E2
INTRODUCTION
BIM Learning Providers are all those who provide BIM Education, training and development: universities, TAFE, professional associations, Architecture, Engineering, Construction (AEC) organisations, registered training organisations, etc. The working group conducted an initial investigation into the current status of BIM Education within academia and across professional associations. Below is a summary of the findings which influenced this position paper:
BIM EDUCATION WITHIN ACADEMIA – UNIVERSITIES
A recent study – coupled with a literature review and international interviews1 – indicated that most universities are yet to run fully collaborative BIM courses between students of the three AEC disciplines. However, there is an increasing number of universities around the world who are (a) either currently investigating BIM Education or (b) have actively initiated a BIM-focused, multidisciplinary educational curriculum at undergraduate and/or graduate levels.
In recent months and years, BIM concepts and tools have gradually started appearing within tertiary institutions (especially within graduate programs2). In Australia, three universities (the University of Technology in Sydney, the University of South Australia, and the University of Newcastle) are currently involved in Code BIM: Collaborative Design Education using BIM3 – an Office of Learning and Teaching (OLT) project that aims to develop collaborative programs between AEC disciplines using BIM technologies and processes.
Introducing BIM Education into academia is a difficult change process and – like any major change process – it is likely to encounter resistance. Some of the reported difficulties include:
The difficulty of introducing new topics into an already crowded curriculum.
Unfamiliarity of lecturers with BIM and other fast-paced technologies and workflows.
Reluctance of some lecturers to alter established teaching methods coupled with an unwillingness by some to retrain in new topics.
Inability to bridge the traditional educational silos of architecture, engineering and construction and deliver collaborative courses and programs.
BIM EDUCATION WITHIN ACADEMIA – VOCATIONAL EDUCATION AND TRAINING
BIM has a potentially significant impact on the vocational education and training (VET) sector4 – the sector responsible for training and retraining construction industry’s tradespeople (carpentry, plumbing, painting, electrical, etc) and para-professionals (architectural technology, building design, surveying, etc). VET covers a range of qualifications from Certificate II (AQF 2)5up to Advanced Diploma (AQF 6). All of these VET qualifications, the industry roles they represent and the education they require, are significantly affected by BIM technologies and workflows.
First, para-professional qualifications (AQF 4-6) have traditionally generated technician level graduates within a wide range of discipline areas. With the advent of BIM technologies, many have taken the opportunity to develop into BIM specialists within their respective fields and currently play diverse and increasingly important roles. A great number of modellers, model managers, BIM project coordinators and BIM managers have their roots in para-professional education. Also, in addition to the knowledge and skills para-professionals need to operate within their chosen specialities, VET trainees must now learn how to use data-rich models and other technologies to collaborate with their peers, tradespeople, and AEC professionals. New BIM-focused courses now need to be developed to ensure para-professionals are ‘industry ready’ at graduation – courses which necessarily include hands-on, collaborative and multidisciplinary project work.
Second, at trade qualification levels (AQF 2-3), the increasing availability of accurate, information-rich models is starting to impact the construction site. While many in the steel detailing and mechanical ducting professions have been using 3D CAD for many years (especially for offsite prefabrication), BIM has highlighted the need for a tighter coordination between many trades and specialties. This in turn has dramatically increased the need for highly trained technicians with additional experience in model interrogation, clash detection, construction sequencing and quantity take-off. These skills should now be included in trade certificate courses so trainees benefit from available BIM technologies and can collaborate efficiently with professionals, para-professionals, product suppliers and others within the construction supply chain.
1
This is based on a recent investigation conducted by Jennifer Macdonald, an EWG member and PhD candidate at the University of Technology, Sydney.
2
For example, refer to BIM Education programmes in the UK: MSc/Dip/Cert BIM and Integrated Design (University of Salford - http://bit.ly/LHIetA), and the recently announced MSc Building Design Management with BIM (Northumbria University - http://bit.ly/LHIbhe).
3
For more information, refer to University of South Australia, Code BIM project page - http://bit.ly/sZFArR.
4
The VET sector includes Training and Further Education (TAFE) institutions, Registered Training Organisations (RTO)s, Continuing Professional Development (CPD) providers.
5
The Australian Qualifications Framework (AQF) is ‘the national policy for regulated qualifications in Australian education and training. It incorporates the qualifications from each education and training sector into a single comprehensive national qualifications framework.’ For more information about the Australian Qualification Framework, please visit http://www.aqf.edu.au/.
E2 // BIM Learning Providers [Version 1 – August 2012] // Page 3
——————————
* **What this task involves**: All lines from the one containing "For example, refer" to the end of the records, both ends included, should be printed exactly and on their own.

* **Result of the task**:
For example, refer to BIM Education programmes in the UK: MSc/Dip/Cert BIM and Integrated Design (University of Salford - http://bit.ly/LHIetA), and the recently announced MSc Building Design Management with BIM (Northumbria University - http://bit.ly/LHIbhe).
3
For more information, refer to University of South Australia, Code BIM project page - http://bit.ly/sZFArR.
4
The VET sector includes Training and Further Education (TAFE) institutions, Registered Training Organisations (RTO)s, Continuing Professional Development (CPD) providers.
5
The Australian Qualifications Framework (AQF) is ‘the national policy for regulated qualifications in Australian education and training. It incorporates the qualifications from each education and training sector into a single comprehensive national qualifications framework.’ For more information about the Australian Qualification Framework, please visit http://www.aqf.edu.au/.
E2 // BIM Learning Providers [Version 1 – August 2012] // Page 3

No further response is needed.